**Aim of the task:**
Rewrite every line of the records below as one numbered list, leaving out blank lines.

**Entries shown:**
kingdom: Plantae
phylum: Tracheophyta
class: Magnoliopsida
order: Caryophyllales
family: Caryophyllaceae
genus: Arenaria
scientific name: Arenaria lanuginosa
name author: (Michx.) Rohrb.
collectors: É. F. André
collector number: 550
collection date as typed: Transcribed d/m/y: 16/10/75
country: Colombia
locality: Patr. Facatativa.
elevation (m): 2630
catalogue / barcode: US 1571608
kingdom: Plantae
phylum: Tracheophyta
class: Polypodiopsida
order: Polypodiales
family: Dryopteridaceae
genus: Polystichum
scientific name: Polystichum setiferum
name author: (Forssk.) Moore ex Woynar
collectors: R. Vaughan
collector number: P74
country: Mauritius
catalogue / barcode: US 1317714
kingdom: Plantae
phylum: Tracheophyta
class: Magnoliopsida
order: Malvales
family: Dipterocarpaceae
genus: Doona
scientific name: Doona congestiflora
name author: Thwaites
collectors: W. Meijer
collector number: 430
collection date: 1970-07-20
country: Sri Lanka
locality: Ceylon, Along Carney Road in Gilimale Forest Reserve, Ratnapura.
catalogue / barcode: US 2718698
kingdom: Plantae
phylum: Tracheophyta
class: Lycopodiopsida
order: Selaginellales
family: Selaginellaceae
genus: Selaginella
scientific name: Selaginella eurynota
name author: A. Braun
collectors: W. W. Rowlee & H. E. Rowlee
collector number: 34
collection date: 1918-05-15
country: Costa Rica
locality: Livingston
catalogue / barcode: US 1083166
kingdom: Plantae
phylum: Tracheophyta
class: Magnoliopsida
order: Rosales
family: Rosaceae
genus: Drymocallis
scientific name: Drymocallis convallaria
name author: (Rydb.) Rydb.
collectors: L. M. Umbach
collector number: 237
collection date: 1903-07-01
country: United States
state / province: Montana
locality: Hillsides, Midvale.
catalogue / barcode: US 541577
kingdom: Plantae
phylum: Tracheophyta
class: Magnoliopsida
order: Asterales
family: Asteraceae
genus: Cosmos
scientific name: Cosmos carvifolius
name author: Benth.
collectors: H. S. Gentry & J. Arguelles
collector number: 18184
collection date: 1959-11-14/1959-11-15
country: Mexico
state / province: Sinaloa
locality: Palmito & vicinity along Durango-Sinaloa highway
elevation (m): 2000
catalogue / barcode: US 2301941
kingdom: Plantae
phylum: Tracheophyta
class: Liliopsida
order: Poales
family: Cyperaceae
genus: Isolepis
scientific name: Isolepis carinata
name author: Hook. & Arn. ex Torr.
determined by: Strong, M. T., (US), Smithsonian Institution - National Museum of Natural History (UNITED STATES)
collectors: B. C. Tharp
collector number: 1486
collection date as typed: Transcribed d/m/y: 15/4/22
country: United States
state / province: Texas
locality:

**Task answer:**
1. kingdom: Plantae
2. phylum: Tracheophyta
3. class: Magnoliopsida
4. order: Caryophyllales
5. family: Caryophyllaceae
6. genus: Arenaria
7. scientific name: Arenaria lanuginosa
8. name author: (Michx.) Rohrb.
9. collectors: É. F. André
10. collector number: 550
11. collection date as typed: Transcribed d/m/y: 16/10/75
12. country: Colombia
13. locality: Patr. Facatativa.
14. elevation (m): 2630
15. catalogue / barcode: US 1571608
16. kingdom: Plantae
17. phylum: Tracheophyta
18. class: Polypodiopsida
19. order: Polypodiales
20. family: Dryopteridaceae
21. genus: Polystichum
22. scientific name: Polystichum setiferum
23. name author: (Forssk.) Moore ex Woynar
24. collectors: R. Vaughan
25. collector number: P74
26. country: Mauritius
27. catalogue / barcode: US 1317714
28. kingdom: Plantae
29. phylum: Tracheophyta
30. class: Magnoliopsida
31. order: Malvales
32. family: Dipterocarpaceae
33. genus: Doona
34. scientific name: Doona congestiflora
35. name author: Thwaites
36. collectors: W. Meijer
37. collector number: 430
38. collection date: 1970-07-20
39. country: Sri Lanka
40. locality: Ceylon, Along Carney Road in Gilimale Forest Reserve, Ratnapura.
41. catalogue / barcode: US 2718698
42. kingdom: Plantae
43. phylum: Tracheophyta
44. class: Lycopodiopsida
45. order: Selaginellales
46. family: Selaginellaceae
47. genus: Selaginella
48. scientific name: Selaginella eurynota
49. name author: A. Braun
50. collectors: W. W. Rowlee & H. E. Rowlee
51. collector number: 34
52. collection date: 1918-05-15
53. country: Costa Rica
54. locality: Livingston
55. catalogue / barcode: US 1083166
56. kingdom: Plantae
57. phylum: Tracheophyta
58. class: Magnoliopsida
59. order: Rosales
60. family: Rosaceae
61. genus: Drymocallis
62. scientific name: Drymocallis convallaria
63. name author: (Rydb.) Rydb.
64. collectors: L. M. Umbach
65. collector number: 237
66. collection date: 1903-07-01
67. country: United States
68. state / province: Montana
69. locality: Hillsides, Midvale.
70. catalogue / barcode: US 541577
71. kingdom: Plantae
72. phylum: Tracheophyta
73. class: Magnoliopsida
74. order: Asterales
75. family: Asteraceae
76. genus: Cosmos
77. scientific name: Cosmos carvifolius
78. name author: Benth.
79. collectors: H. S. Gentry & J. Arguelles
80. collector number: 18184
81. collection date: 1959-11-14/1959-11-15
82. country: Mexico
83. state / province: Sinaloa
84. locality: Palmito & vicinity along Durango-Sinaloa highway
85. elevation (m): 2000
86. catalogue / barcode: US 2301941
87. kingdom: Plantae
88. phylum: Tracheophyta
89. class: Liliopsida
90. order: Poales
91. family: Cyperaceae
92. genus: Isolepis
93. scientific name: Isolepis carinata
94. name author: Hook. & Arn. ex Torr.
95. determined by: Strong, M. T., (US), Smithsonian Institution - National Museum of Natural History (UNITED STATES)
96. collectors: B. C. Tharp
97. collector number: 1486
98. collection date as typed: Transcribed d/m/y: 15/4/22
99. country: United States
100. state / province: Texas
101. locality:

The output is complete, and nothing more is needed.